• _练习任务_:
(a) 请重写数据处理装置专利文本中从“Description”到“会增加工艺复杂度且较难实现。”的这一段，并把其中的“缓存网络”换成“互连网络”。
(b) 数据处理装置专利文本提到，每个基础核心模块包括若干组成部分。请列出这些组成部分。
(c) 请从数据处理装置专利文本的结尾处往下续写。

• _所示文本_:
■ ■ ■ ■ ■

一种数据处理装置、方法、芯片、处理器、设备及存储介质,数据处理装置包括:至少两个基础核心模块(110),每个基础核心模块(110)包括多个计算引擎(111)、缓存网络(112)、多个转换开关(113)、多个缓存单元(114)、共享总线(115)以及核心缓存(116);该多个缓存单元(114)及核心缓存(116)分别与缓存网络(112)连接,多个计算引擎(111)通过多个转换开关(113)与缓存网络(112)连接,多个转换开关(113)通过共享总线(115)串行连接,共享总线(115)与另一基础核心模块(110)的核心缓存(116)连接,转换开关配置成在接收到访问另一基础核心模块(110)的数据处理请求后,通过共享总线(115)将数据处理请求传输至另一基础核心模块(110)的核心缓存(116),使其基于第一数据处理请求访问另一基础核心模块(110)的缓存单元(114)。能够在不影响性能、不提高工艺复杂度的情况下实现计算引擎(111)的扩展。

Description

数据处理装置、方法、芯片、处理器、设备及存储介质
本申请要求于2019年12月11日提交中国专利局,申请号为2019112722834、名称为“数据处理装置、方法、芯片、处理器、设备及存储介质”的中国专利申请的优先权,其全部内容通过引用结合在本申请中。
技术领域
本申请涉及处理器技术领域,具体而言,涉及一种数据处理装置、方法、芯片、处理器、设备及存储介质。
背景技术
图形处理器(Graphics Processing Unit,GPU),是一种专用于在个人电脑、工作站、游戏机和一些移动设备(如平板电脑、智能手机等)上进行图像和图形相关运算工作的微处理器。GPU能够使显卡减少对中央处理器(Central Processing Unit,CPU)的依赖,并进行部分原本CPU的工作,尤其是对于3D图形的处理。
目前,现有的GPU在可扩展性上存在一定的困难,因为目前GPU中的计算引擎(Compute Engine)是通过缓存网络实现互相连接的,如果要扩展这个架构,例如从四个计算引擎扩展到八个计算引擎,很难简单地通过扩展缓存网络来连接更多的计算引擎。这是因为一方面单纯地将缓存网络扩大,会使计算引擎的访问路径变长,从而会导致性能的明显下降,另一方面,是存在芯片绕线资源的限制和物理工艺的限制,直接将缓存网络扩大会增加工艺复杂度且较难实现。
因此,如何在不影响性能、不提高工艺复杂度的基础上实现计算引擎的扩展是当前亟需解决的问题。

■ ■ ■ ■ ■

• _行列表_:
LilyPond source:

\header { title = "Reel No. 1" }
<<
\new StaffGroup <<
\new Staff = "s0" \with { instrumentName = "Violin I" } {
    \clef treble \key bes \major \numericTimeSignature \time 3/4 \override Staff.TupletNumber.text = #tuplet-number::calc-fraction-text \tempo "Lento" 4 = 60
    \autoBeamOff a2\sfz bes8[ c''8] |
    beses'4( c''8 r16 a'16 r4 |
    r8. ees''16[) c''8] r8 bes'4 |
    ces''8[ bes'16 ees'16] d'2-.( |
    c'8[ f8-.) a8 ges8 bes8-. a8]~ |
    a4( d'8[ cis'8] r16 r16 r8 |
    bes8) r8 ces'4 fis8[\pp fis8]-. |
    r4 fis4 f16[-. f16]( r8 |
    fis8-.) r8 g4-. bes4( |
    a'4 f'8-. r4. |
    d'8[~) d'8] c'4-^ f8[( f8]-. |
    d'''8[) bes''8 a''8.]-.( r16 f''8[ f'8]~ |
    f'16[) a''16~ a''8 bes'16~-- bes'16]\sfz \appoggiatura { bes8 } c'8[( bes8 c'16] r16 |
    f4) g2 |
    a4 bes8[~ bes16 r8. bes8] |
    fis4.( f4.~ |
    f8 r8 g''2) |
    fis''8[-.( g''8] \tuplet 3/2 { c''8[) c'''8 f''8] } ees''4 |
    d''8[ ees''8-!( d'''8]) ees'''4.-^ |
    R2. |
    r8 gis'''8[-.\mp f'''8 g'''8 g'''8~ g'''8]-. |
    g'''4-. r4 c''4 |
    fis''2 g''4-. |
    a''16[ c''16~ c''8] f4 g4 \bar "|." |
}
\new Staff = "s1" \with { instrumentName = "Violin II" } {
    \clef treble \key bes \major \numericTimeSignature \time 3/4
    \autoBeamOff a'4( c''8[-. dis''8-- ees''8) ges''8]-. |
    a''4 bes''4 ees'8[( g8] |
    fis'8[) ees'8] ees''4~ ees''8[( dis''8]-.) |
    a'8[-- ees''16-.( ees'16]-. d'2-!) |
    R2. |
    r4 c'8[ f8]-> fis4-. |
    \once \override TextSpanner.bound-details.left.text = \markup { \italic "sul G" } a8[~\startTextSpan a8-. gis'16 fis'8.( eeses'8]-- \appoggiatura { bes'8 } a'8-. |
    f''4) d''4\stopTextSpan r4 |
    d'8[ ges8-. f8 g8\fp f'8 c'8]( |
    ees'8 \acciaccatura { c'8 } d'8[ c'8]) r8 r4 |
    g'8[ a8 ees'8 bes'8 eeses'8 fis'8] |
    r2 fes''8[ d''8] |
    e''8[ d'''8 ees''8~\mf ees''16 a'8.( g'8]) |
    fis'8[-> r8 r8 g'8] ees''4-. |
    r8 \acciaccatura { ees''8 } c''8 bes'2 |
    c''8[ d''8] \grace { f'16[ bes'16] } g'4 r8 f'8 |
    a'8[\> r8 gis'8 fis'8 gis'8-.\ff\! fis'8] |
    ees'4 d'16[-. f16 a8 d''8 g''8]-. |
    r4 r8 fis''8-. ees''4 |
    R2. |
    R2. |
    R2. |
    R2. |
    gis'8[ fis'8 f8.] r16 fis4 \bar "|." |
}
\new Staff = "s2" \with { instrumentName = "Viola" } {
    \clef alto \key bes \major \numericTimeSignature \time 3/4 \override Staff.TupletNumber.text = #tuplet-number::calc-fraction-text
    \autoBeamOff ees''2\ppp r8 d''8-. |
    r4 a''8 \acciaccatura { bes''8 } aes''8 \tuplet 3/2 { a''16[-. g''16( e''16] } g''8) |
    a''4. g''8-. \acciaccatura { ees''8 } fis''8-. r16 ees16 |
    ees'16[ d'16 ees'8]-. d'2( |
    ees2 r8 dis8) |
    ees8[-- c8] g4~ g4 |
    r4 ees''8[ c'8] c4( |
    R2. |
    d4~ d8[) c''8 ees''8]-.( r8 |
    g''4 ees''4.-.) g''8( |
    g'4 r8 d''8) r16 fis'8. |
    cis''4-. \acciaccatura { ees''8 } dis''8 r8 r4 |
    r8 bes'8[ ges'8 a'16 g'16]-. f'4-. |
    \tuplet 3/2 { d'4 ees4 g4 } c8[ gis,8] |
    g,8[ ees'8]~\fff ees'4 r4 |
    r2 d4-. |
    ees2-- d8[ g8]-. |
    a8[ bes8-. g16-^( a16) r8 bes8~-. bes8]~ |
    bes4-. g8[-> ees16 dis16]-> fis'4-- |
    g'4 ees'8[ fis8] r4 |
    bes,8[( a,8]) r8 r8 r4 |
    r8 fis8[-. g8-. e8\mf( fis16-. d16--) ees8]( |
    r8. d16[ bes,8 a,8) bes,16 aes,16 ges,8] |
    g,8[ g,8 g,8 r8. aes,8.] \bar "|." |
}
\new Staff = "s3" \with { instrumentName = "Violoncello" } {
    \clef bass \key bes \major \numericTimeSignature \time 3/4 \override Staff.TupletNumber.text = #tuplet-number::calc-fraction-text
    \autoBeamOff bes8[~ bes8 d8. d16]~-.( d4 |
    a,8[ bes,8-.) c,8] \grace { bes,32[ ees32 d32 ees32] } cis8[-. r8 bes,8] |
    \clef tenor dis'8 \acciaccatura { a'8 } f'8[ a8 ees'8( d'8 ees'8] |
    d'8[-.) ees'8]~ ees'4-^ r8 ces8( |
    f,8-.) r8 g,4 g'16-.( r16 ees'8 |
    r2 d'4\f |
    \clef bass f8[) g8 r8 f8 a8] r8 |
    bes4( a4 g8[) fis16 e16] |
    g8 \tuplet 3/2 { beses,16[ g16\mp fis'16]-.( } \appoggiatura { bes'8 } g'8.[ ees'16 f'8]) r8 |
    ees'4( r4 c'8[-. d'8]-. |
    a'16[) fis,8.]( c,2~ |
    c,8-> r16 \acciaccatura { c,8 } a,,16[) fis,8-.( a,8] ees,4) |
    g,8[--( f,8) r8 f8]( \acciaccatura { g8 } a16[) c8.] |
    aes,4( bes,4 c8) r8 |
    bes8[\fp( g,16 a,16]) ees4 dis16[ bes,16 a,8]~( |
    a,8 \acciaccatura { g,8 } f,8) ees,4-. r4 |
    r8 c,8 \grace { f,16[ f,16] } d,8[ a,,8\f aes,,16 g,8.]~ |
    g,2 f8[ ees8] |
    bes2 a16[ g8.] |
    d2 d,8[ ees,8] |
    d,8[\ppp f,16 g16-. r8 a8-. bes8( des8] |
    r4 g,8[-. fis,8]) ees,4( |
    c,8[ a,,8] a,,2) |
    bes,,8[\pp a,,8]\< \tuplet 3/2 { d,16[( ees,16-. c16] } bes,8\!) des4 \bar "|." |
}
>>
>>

■ ■ ■ ■ ■

• _逐题答案_:
(a)
Description

数据处理装置、方法、芯片、处理器、设备及存储介质
本申请要求于2019年12月11日提交中国专利局,申请号为2019112722834、名称为“数据处理装置、方法、芯片、处理器、设备及存储介质”的中国专利申请的优先权,其全部内容通过引用结合在本申请中。
技术领域
本申请涉及处理器技术领域,具体而言,涉及一种数据处理装置、方法、芯片、处理器、设备及存储介质。
背景技术
图形处理器(Graphics Processing Unit,GPU),是一种专用于在个人电脑、工作站、游戏机和一些移动设备(如平板电脑、智能手机等)上进行图像和图形相关运算工作的微处理器。GPU能够使显卡减少对中央处理器(Central Processing Unit,CPU)的依赖,并进行部分原本CPU的工作,尤其是对于3D图形的处理。
目前,现有的GPU在可扩展性上存在一定的困难,因为目前GPU中的计算引擎(Compute Engine)是通过互连网络实现互相连接的,如果要扩展这个架构,例如从四个计算引擎扩展到八个计算引擎,很难简单地通过扩展互连网络来连接更多的计算引擎。这是因为一方面单纯地将互连网络扩大,会使计算引擎的访问路径变长,从而会导致性能的明显下降,另一方面,是存在芯片绕线资源的限制和物理工艺的限制,直接将互连网络扩大会增加工艺复杂度且较难实现。

(b) 计算引擎(111)、缓存网络(112)、转换开关(113)、缓存单元(114)、共享总线(115)、核心缓存(116)

(c)
发明内容
本申请实施例所提供的技术方案如下所示:
第一方面,本申请实施例提供一种数据处理装置,所述数据处理装置包括:至少两个基础核心模块,每个所述基础核心模块包括:多个计算引擎、缓存网络、多个转换开关、多个缓存单元、共享总线以及核心缓存;
每个所述基础核心模块中,所述多个缓存单元以及所述核心缓存分别与所述缓存网络连接,所述多个计算引擎通过所述多个转换开关与所述缓存网络连接,所述多个转换开关通过所述共享总线串行连接;
所述至少两个基础核心模块中的第一基础核心模块的共享总线与第二基础核心模块的核心缓存连接,所述第一基础核心模块中的任一转换开关配置成在接收到访问所述第二基础核心模块中的第一目标缓存单元的第一数据处理请求后,通过所述第一基础核心模块的共享总线将所述第一数据处理请求传输至所述第二基础核心模块的核心缓存,所述第二基础核心模块的核心缓存配置成基于所述第一数据处理请求访问所述第一目标缓存单元。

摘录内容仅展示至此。